Example for depth pruning Qwen3-8B from 36 to 24 layers:

PP=1 \
TARGET_NUM_LAYERS=24 \
HF_MODEL_CKPT=<pretrained_model_name_or_path> \
MLM_MODEL_SAVE=Qwen3-8B-Pruned \
bash megatron-lm/examples/post_training/modelopt/prune.sh qwen/Qwen3-8B

Tip

If number of layers in the model is not divisible by pipeline parallel size (PP), you can configure uneven PP by setting MLM_EXTRA_ARGS="--decoder-first-pipeline-num-layers <X> --decoder-last-pipeline-num-layers <Y>"

Learn More About Configuration

For simplicity, we use shell scripts and variables as arguments. Each script has at least 1 positional argument [pretrained_model_card]. Some scripts may require more such as [qformat] is needed for quantization.

\
    HF_MODEL_CKPT=<pretrained_model_name_or_path> \
    bash megatron-lm/examples/post_training/modelopt/quantize.sh [pretrained_model_card] [qformat]

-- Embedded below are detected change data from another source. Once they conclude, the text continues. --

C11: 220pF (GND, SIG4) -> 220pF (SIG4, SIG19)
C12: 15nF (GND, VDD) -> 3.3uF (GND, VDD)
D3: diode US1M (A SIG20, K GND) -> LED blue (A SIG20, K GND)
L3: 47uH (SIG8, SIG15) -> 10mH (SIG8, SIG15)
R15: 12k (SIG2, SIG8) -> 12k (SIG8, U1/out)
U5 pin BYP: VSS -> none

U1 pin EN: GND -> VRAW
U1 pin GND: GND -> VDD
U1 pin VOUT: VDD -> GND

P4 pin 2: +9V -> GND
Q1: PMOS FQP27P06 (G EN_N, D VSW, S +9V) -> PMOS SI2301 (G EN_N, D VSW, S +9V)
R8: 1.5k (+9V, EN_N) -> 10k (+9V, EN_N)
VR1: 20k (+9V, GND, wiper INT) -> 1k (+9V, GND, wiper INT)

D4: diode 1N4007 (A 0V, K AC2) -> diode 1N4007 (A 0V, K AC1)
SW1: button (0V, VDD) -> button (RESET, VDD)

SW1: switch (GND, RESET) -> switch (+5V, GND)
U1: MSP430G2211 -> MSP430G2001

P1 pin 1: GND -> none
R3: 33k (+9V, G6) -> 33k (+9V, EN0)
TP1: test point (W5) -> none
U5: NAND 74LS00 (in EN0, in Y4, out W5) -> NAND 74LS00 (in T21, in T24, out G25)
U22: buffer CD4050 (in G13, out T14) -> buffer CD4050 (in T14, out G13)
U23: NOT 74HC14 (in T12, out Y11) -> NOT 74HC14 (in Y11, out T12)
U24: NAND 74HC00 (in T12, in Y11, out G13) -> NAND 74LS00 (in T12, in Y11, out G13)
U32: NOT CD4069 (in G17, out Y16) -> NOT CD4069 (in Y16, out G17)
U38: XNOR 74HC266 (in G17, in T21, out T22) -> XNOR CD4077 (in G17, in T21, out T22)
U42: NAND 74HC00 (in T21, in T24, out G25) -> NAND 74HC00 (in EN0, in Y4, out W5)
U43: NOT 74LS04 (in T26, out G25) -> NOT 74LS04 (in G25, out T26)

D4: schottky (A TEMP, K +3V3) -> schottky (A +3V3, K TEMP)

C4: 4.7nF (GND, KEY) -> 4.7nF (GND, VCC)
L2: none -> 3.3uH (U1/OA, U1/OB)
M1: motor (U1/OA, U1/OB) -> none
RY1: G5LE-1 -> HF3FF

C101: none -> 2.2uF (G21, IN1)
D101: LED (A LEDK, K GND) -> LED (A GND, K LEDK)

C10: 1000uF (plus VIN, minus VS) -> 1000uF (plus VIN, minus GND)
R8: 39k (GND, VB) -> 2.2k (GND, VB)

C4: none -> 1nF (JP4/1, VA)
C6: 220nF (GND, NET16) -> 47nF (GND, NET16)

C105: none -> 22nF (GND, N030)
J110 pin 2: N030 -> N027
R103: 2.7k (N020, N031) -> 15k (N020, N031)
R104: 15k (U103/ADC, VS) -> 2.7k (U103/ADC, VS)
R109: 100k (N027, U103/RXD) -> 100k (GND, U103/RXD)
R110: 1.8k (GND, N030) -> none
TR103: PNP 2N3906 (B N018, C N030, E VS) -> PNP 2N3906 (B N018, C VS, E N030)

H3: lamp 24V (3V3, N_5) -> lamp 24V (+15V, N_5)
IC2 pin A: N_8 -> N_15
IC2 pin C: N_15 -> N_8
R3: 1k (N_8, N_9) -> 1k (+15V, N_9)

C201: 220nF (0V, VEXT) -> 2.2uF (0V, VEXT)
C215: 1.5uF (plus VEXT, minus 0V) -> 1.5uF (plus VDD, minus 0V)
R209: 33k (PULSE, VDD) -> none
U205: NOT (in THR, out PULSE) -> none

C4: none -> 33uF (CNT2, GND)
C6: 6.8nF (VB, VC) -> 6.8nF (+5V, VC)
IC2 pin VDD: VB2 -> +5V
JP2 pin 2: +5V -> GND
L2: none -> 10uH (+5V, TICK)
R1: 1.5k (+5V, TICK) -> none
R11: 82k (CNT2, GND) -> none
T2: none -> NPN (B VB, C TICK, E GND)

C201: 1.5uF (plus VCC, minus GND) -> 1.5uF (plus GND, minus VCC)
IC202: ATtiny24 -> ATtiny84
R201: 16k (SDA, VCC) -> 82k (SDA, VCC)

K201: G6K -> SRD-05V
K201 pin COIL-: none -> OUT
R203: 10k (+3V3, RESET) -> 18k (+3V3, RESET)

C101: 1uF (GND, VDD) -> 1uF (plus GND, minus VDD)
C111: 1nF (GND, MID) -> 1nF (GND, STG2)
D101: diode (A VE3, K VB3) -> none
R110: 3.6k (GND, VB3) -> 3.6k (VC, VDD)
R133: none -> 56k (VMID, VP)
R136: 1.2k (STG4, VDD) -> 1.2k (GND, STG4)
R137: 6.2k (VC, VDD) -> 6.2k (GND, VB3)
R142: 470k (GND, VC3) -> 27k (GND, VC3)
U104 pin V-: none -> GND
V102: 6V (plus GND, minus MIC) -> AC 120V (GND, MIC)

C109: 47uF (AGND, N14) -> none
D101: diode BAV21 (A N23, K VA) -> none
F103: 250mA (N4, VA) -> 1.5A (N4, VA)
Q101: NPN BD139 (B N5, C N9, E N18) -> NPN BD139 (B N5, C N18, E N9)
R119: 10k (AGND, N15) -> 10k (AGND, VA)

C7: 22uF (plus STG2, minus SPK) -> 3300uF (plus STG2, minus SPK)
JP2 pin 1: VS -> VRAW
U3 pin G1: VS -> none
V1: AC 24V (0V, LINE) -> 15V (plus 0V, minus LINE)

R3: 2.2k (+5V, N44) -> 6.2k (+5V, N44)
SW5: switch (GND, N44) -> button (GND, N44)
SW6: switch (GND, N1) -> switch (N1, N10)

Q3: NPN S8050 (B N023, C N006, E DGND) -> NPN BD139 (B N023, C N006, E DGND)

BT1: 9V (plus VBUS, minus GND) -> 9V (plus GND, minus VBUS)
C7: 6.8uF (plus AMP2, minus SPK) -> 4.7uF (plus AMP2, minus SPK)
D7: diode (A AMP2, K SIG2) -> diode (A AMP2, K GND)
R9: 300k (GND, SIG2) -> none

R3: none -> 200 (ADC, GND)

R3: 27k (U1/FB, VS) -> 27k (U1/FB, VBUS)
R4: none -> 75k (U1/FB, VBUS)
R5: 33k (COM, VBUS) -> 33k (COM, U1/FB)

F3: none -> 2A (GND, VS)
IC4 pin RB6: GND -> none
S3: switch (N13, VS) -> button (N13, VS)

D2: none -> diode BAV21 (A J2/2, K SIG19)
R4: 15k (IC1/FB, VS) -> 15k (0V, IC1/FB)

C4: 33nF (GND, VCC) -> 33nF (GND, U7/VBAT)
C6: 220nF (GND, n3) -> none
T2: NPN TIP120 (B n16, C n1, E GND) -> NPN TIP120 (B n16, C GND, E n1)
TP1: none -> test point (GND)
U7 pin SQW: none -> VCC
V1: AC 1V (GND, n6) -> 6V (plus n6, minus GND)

❗ IMPORTANT: pretrained_model_card CANNOT be a path to a local pretrained checkpoint. It is used to get the corresponding Megatron-LM ${MODEL_ARGS}. For example, meta-llama/Llama-3.1-8B-Instruct or deepseek-ai/DeepSeek-R1 are both supported.
Provide the pretrained checkpoint through variable ${HF_MODEL_CKPT} in commandline or in env_setup_template.sh. More variables (e.g. ${TP}, ${EP}, ...) can be provided though commandline but we recommend passing all variable in a another shell script.

When ${HF_MODEL_CKPT} is not set through the commandline, ./env_setup_template.sh can be used to pass all variables instead. If you have your own script, use ${SANDBOX_ENV_SETUP}.

\
    SANDBOX_ENV_SETUP=<path_to_your_script> \
    bash megatron-lm/examples/post_training/modelopt/quantize.sh [pretrained_model_card] [qformat]

If you use our slurm script, then you MUST USE ${SANDBOX_ENV_SETUP} (default: ./env_setup_template.sh). Other variables are not passing through sbatch and srun automatically.

See ADVANCED.md to learn all the configurable variables.